The most basic difficulty with the growth models you recommend is this: they attempt to estimate a school’s average contribution to students’ achievement based on past achievement within a given state and a comparison group in that state. Such a growth measure is norm-based rather than criteria-based, i.e., relative to other students in other schools as opposed to an external standard. Assigning such a heavy weight to relative growth may end up removing a school from funding and other support even if its students perform far more poorly than students in schools that would be identified for intervention.
To focus on the details: The first problem in your recommendation is its lack of specificity. You suggest that states use growth models in their accountability systems “three, five, maybe even nine times more…than proficiency.” Given this vast range, modeling of what these different weightings might mean in identifying schools would have been helpful, even essential, because the differences will have important implications as to which schools are identified under your proposed framework. For example, take a school serving high-needs children that has achieved very high proficiency rates but shows low growth. Is this truly a low performing school? Should this school receive interventions and scarce Title I resources from the federal government?

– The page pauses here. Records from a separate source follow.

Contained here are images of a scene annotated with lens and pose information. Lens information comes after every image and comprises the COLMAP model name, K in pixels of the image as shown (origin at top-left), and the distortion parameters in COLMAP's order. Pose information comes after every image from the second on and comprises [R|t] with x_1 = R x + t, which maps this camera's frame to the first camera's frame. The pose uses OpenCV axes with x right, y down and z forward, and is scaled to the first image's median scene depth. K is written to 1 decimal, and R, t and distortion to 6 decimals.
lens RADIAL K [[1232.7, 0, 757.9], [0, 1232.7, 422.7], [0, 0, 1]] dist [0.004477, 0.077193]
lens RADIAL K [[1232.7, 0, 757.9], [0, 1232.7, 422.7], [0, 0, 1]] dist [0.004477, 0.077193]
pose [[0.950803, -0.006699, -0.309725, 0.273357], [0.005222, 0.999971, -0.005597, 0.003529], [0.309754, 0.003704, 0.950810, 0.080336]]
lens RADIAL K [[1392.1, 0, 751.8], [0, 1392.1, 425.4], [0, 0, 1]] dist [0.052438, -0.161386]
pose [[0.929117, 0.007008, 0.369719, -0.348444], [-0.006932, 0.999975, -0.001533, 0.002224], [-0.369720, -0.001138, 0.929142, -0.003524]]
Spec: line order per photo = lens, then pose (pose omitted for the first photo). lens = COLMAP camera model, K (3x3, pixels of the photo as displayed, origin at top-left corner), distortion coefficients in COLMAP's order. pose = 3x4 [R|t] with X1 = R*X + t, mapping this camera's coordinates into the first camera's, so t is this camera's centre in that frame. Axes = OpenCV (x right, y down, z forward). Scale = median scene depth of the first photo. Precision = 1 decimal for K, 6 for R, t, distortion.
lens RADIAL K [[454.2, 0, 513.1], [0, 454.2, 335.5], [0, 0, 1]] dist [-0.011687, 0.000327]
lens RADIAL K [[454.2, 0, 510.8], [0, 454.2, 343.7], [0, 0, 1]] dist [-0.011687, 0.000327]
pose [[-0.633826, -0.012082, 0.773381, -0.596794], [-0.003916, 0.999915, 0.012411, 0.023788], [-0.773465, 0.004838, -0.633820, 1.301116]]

Second, given the large weight you want to give to growth models, it would have been important to address serious technical issues. Top of the list: school-level, value-added scores vary greatly year-to-year—much more so than do academic performance levels. You owe your readers data on this issue. (For the stability of teacher estimates, see for example: McCaffrey et al., 2009 and Goldhaber & Hansen, 2008.) How would you address this? Should states use multiple-year averages? Without such details, states simply cannot follow your recommendation.
The third problem with this approach is the opportunity cost. We don’t need to think about growth measures as you propose but could, instead, use this opportunity to set clear, criterion-based standards for student achievement through the use of “Growth to Standard.” Such an indicator would be informative as to how much progress (or not) students have made towards an external standard set by the state, such as college and career readiness. States could include this element in their accountability systems, comparing the Growth to Standard for each demographic subgroup of students, and for ELL, Special Needs, or economically disadvantaged students; indeed, ESSA requires precisely that data for any state-chosen indicator. Although some would argue that such a Growth to Standard measure might be calibrated to a single, perhaps quite low, standard such as “proficiency,” the state model can, and should, be built to benchmark growth to an externally validated standard for college readiness and an advanced standard beyond that to capture the performance of truly well-educated/talented students.
Even here I recommend that a state accountability system use a modest weighting of the growth measure versus academic performance. However, a Growth to Standard framework at least tells parents something concrete about their child. Parental interest is surely focused on understanding where his or her own child really stands in terms of readiness for further education and lifetime opportunities, rather than on a comparison with other, perhaps equally unprepared, students.
The Minnesota Department of Education, in explaining growth scores, nails it: “The growth score codes of Low, Medium, and High do not represent whether a student has learned less than, about a year, or more than a year’s worth of material. There is no clear relationship between growth z-scores and information learned” (emphasis in the original).
David Steiner is executive director of the Johns Hopkins Institute for Education Policy and a professor in the School of Education at Johns Hopkins.
Goldhaber, D. D., & Hansen, M. (2008). Is it Just a Bad Class? Assessing the Stability of Measured Teacher Performance. Center on Reinventing Public Education.
McCaffrey, D. F., Sass, T. R., Lockwood, J. R., & Mihaly, K. (2009). The intertemporal variability of teacher effect estimates. Education, 4 (4), 572-606.
Minnesota Department of Education, Growth Data Help Document.